GIVEN PASSAGE START
    Last but not least, it seems you found your ideal place! ahahah

    • Once, I saw an elderly couple in the forest in Sweden. Both of them reading books. And both of them wearing huge headphones, which for me are a sign to keep away.

      But I do get the point about ambiguous signs. Come to think of it, some people might also be put off by cigar smoke.

  3. Carla Madruga Gomes says:

    Oh the caption for the cat is :D :D :D You don’t need a smartphone, but you may need a cat after all

  4. Aprille says:

    I could totally relate with experiencing Canada by going through one of their transportation vehicles. When I was still studying Toronto, it takes two to three hours for me to go to school. Whether by bus or the subway, you can experience the culture. One time, when I was at the subway, a young man had the audacity to smoke weed in front of everyone. Sure, he was confronted by fellow passengers; but he was confronted more politely (Canadian politeness) than what I would have wanted. In Toronto, a lot of unwarranted interaction can happen during commutes. Your take on Sweden sounds like a treat for people who prefer solace. Engaging as always. Thank you!

    • Yes, if you like solace and nature, this is a great place! For me, it is for a few months, but then I miss conversation and interaction again.

      The best thing about the train across Canada was the absence of internet. It really forced people to talk to each other. And even if you are very shy, after three days of staring at the prairie, you’re a bit more receptive to someone chatting you up.

  5. Pingback: Hej Hej — The Happy Hermit – ° BLOG ° Gabriele Romano

  6. Beautiful photos! Thank you.

    I don’t know how bad COVID was/is in Sweden, but I wonder if that had any effect on their friendliness to strangers. It appears you got all of your excitement in the first days when the two girls went swimming😂

    I usually prefer the company of a cat (or dog or even a Bearded Dragon) to humans anyway.
GIVEN PASSAGE END
RECORDS START
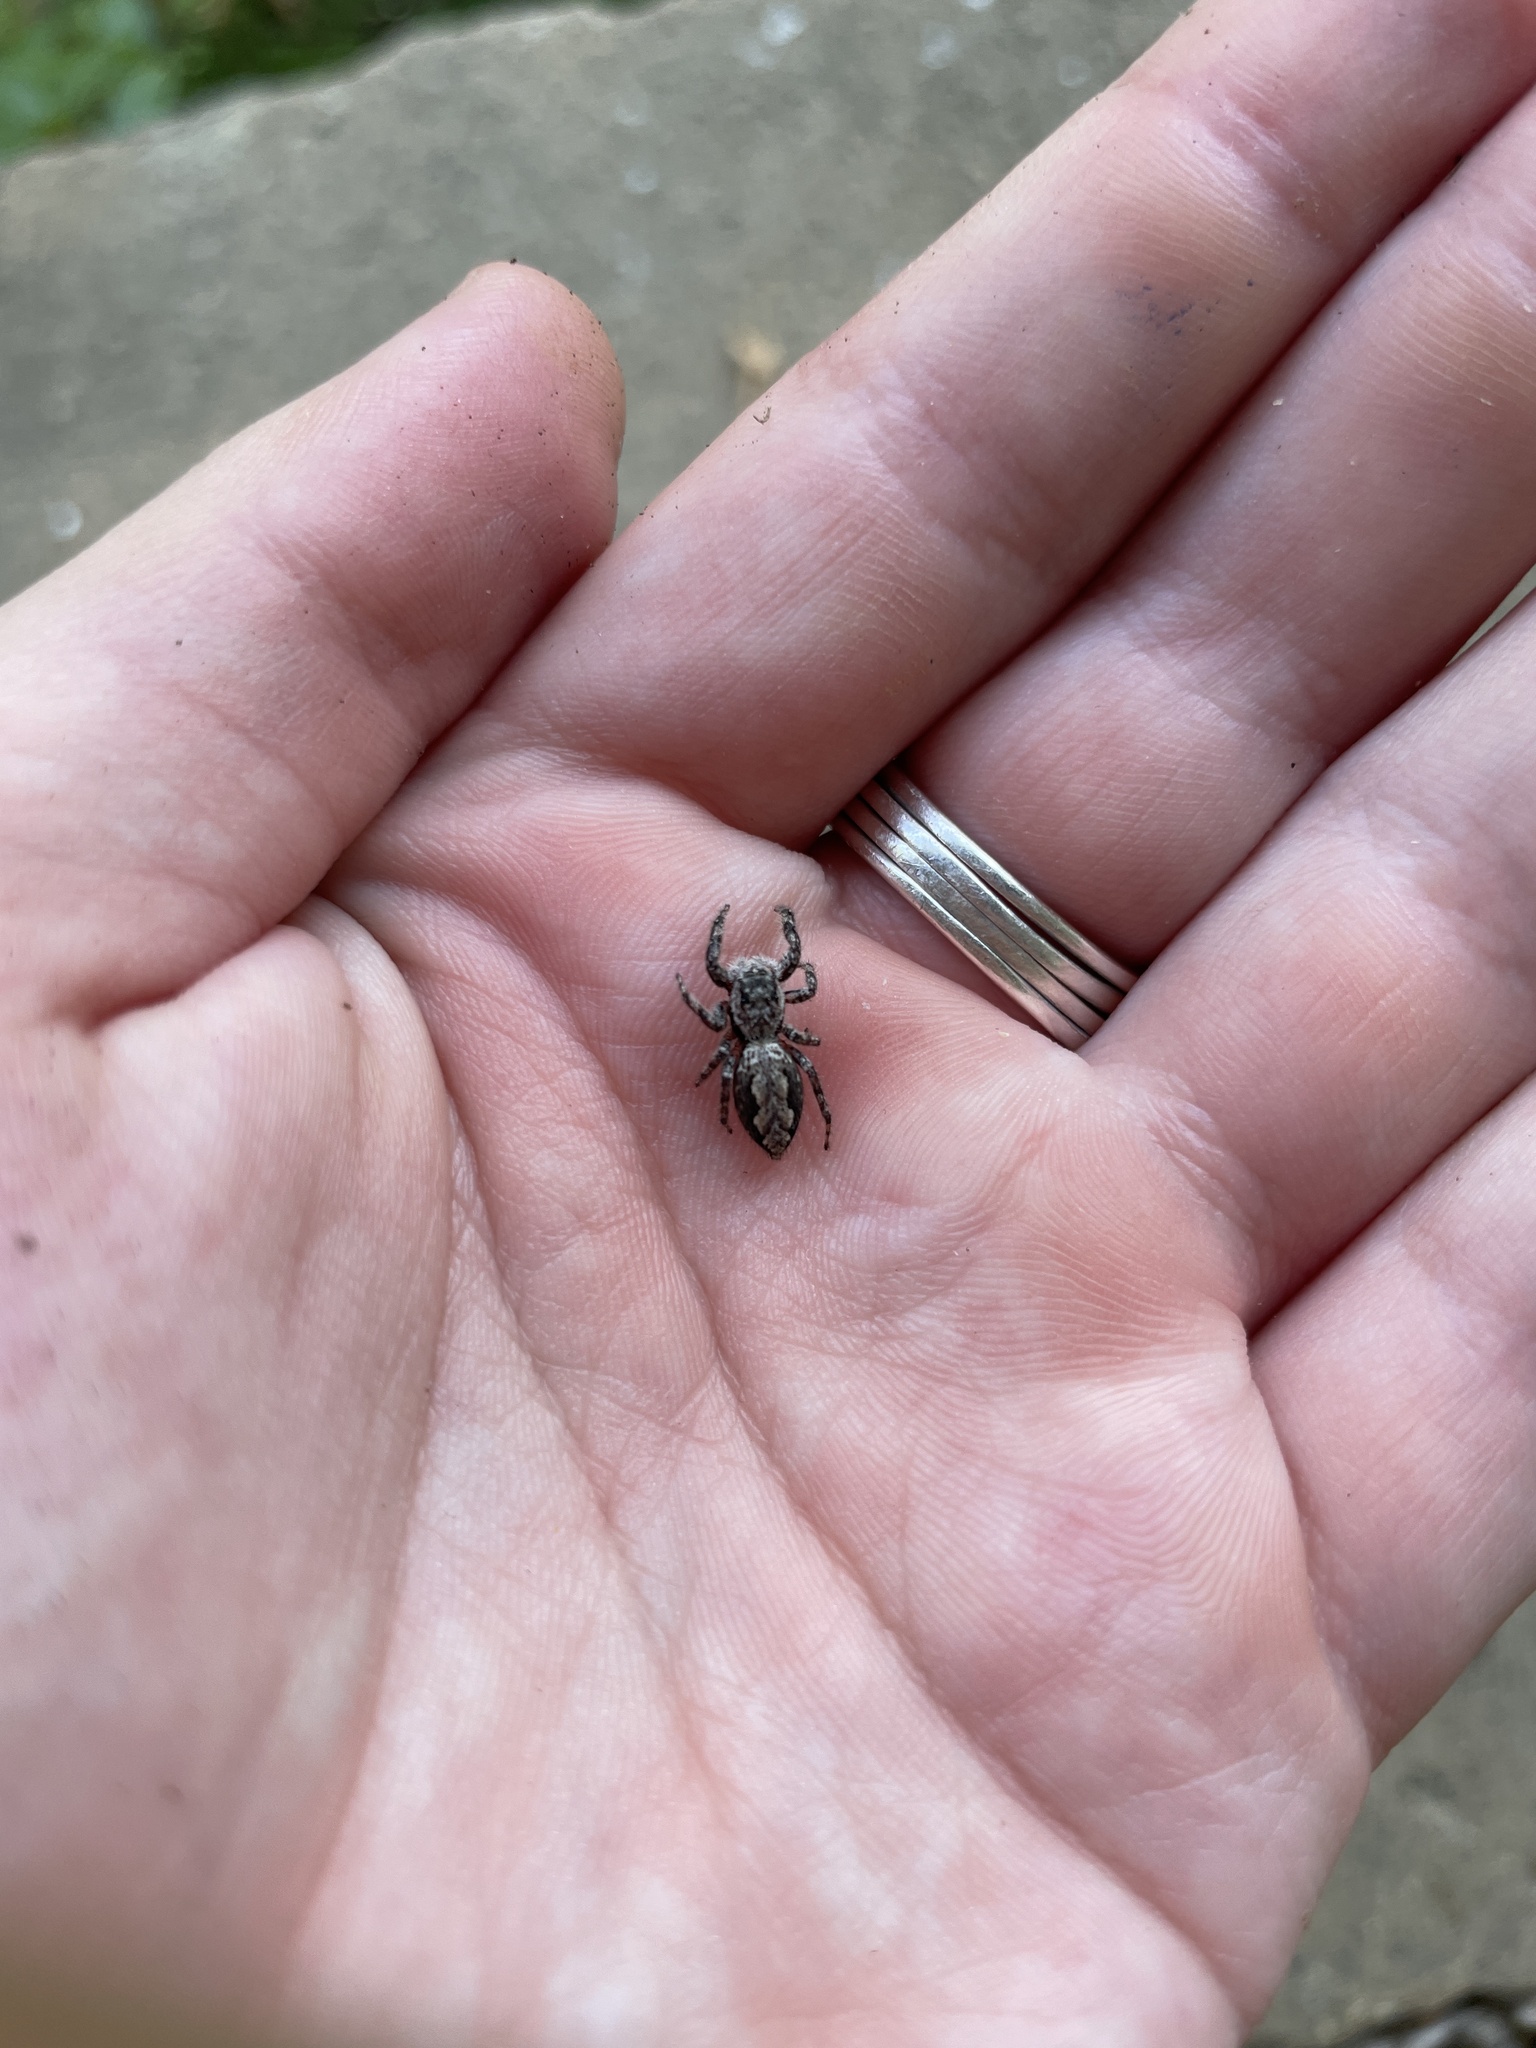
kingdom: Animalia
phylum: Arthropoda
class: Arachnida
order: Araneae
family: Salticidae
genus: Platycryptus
RECORDS END
RECORDS START
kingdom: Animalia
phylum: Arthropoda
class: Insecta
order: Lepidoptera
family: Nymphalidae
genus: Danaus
RECORDS END
RECORDS START
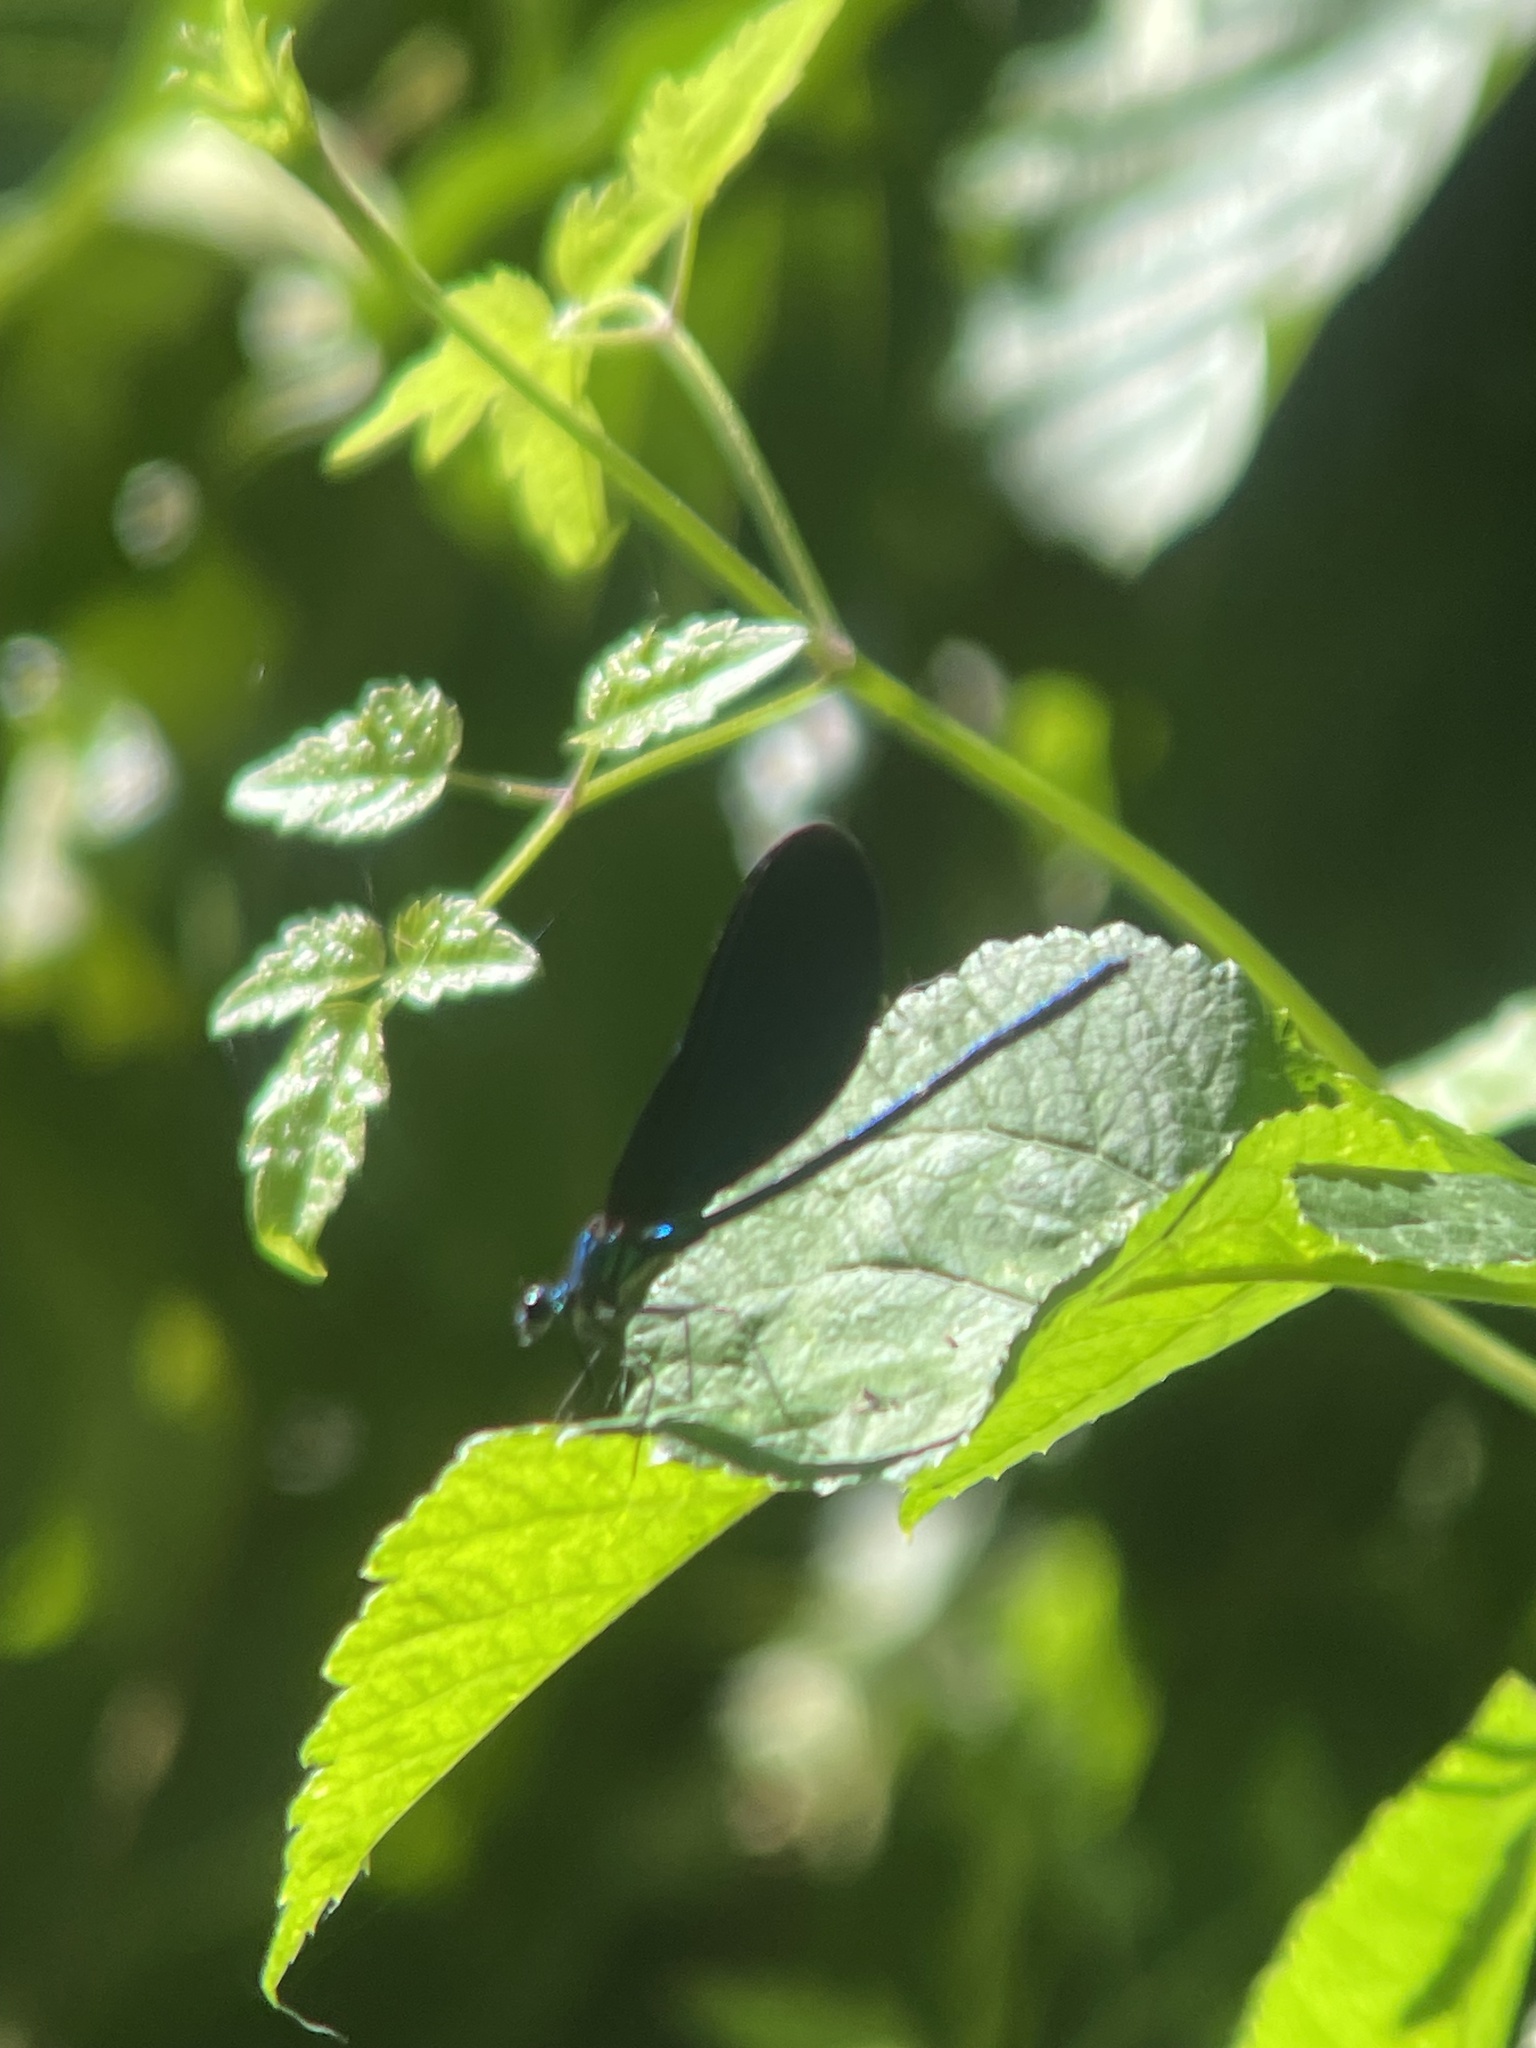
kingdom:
RECORDS END
▶ **TASK SET**:
1. Read the blog comments. Then say whether each statement below agrees with them. Answer yes or no, and quote the words that decide it.
(a) The elderly couple seen in the Swedish forest were both wearing headphones.
(b) Aprille's trip to school in Toronto took less than an hour.
(c) The train across Canada offered internet access to passengers.
2. Answer these questions from the blog comments.
(a) Where were the elderly couple reading books?
(b) What did the young man on the Toronto subway do?
(c) Besides a cat, which animals does the last commenter name as preferable company to humans?
3. Write the next part of the blog comments, continuing after the last comment shown.

▶ **ANSWERS FOR THIS EXERCISE**:
1.
(a) Yes: "And both of them wearing huge headphones"
(b) No: "it takes two to three hours for me to go to school"
(c) No: "The best thing about the train across Canada was the absence of internet."

2.
(a) In the forest in Sweden.
(b) He smoked weed in front of everyone.
(c) A dog or a Bearded Dragon.

3.
    • List of X says:

      Sweden got hit by Covid19 pretty bad, judging by the death numbers – a lot worse than its neighbors Norway and Finland, but not nearly as bad as the US or the UK.
      So Sweden became a banner story for anti-lockdown activists worldwide (because Sweden didn’t have as much of a lockdown as other European countries and yet fared not worse than many of them). However, if Swedes generally don’t talk to each other anyway, there was probably no need for lockdowns there.

    • Interesting… thank you.

    • Like Mr X said, Sweden got hit pretty bad, but nobody bothered about it.
      For example, I hardly saw anyone wearing a mask. If I hadn’t been vaccinated myself, I really would have been worried.

      So, it didn’t look like Covid-19 was on anyone’s mind, and quite a lot of people have confirmed that it has always been so anti-social.

  7. Please remember that we need to use an electronic device to read your “digressions”… :)

    • For me, it would be much more romantic to copy the articles every month, put them in envelopes, write addresses from around the world, lick and stick hundreds of stamps and mail them off to distant continents.

      But I do hope that people at least read my blog on a proper computer, preferably at work and at their company’s expense, and not on one of these tiny electric readers that they take to the toilet with them.

  8. Denzil says:

    At least there are plenty of trees to talk to. Come to think of it, maybe that’s exactly why Sweden is so full of trees.

  9. Ana says:

    Beautiful pictures of Sweden, that’s so cool you finally got to visit this gem.
    That is true, Swedes are not known for being talkative at first but once you establish a connection or a friendship they do talk and Swedish is also a beautiful language to listen to I could listen all day.

    • For me, there was a huge disconnect between written Swedish (which I can often decipher, because many words are similar to German words) and spoken Swedish (of which I could hardly pick up anything).